After the solution blending of anionic solution polymerization reaction products polymerized into a linear and branched structure from two or more batch type reactors using a styrene monomer and a butadiene monomer, A styrene-butadiene copolymer from which
1) The content of linear structure is 10-60 parts by weight,
2) A method for producing a styrene-butadiene copolymer having a branch structure content of 40 to 90 parts by weight.   The linear structure polymer has a number average molecular weight of 100,000 to 200,000 g / mol, and the linear anion active styrene-butadiene copolymer has a number average molecular weight of 100,000 to 400,000 before coupling of the branched structure polymer.
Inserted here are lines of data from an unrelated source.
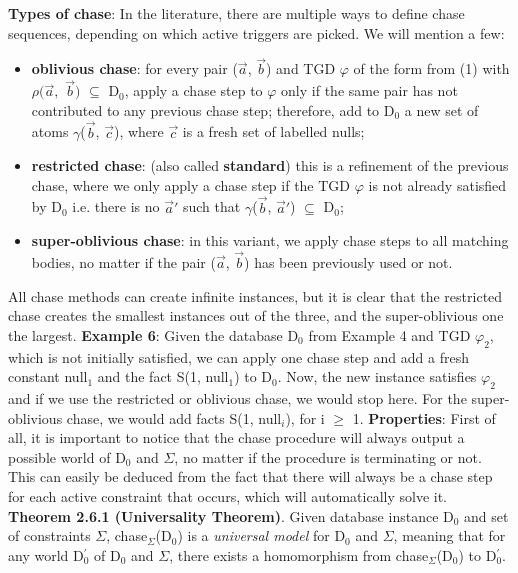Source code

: \documentclass[11pt, a4paper, dvipsnames]{article}
\begin{document}
\textbf{Types of chase}: In the literature, there are multiple ways to define chase sequences, depending on which active triggers are picked. We will mention a few:
\begin{itemize}
	\item \textbf{oblivious chase}: for every pair ($\vec{a}$, $\vec{b}$) and TGD $\varphi$ of the form from (1) with $\rho(\vec{a},$ $\vec{b})$ $\subseteq$ D$_{0}$, apply a chase step to $\varphi$ only if the same pair has not contributed to any previous chase step; therefore, add to D$_{0}$ a new set of atoms $\gamma$($\vec{b}$, $\vec{c}$), where $\vec{c}$ is a fresh set of labelled nulls;
	\item \textbf{restricted chase}: (also called \textbf{standard}) this is a refinement of the previous chase, where we only apply a chase step if the TGD $\varphi$ is not already satisfied by D$_{0}$ i.e. there is no $\vec{a}'$ such that $\gamma$($\vec{b}$, $\vec{a}'$) $\subseteq$ D$_{0}$;
	\item \textbf{super-oblivious chase}: in this variant, we apply chase steps to all matching bodies, no matter if the pair ($\vec{a}$, $\vec{b}$) has been previously used or not.
\end{itemize}
All chase methods can create infinite instances, but it is clear that the restricted chase creates the smallest instances out of the three, and the super-oblivious one the largest.\newline
\textbf{Example 6}: Given the database D$_{0}$ from Example 4 and TGD $\varphi_{2}$, which is not initially satisfied, we can apply one chase step and add a fresh constant null$_{1}$ and the fact S(1, null$_{1}$) to D$_{0}$. Now, the new instance satisfies $\varphi_{2}$ and if we use the restricted or oblivious chase, we would stop here. For the super-oblivious chase, we would add facts S(1, null$_{i}$), for i $\geq$ 1. \newline
\textbf{Properties}: First of all, it is important to notice that the chase procedure will always output a possible world of D$_{0}$ and $\Sigma$, no matter if the procedure is terminating or not. This can easily be deduced from the fact that there will always be a chase step for each active constraint that occurs, which will automatically solve it.\newline
\textbf{Theorem 2.6.1 (Universality Theorem)}.  Given database instance D$_{0}$ and set of constraints $\Sigma$, chase$_{\Sigma}$(D$_{0}$) is a \textit{universal model} for D$_{0}$ and $\Sigma$, meaning that for any world D$^{'}_{0}$ of D$_{0}$ and $\Sigma$, there exists a homomorphism from chase$_{\Sigma}$(D$_{0}$) to D$^{'}_{0}$. \newline
\end{document}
It is g / mol, The manufacturing method of the styrene-butadiene-type copolymer of Claim 1 characterized by the above-mentioned.   The method for producing a styrene-butadiene copolymer according to claim 1, wherein the end of the linear polymer is at least one of alkoxysilane, amine, cyano, and amine-silane.   Any one of compounds containing tin series, alkoxysilane, silyl halide, and glycidyl group as a coupling agent to a linear styrene-butadiene copolymer whose one end is activated to an anion at the time of manufacturing the branched structure The method for producing a styrene-butadiene copolymer according to claim 1, wherein the above is used.   The styrene-butadiene copolymer according to claim 1, wherein the styrene-butadiene copolymer having a linear structure and a branched structure has a styrene content of 15 to 45 wt% and a vinyl content of 20 to 60 wt%. A method for producing a polymer.   The method for producing a styrene-butadiene copolymer according to claim 1, wherein the Mooney viscosity of the styrene-butadiene copolymer is 30 to 180.   In the production of the rubber composite material, 0.1 to 200 parts by weight of an inorganic filler is included with respect to 100 parts by weight of the styrene-butadiene copolymer produced by the production method according to claims 1 to 6. A rubber composition for a tire tread characterized by comprising:   The rubber composition for a tire tread according to claim 7, wherein the inorganic filler is carbon black or a silica-based filler used alone or in combination.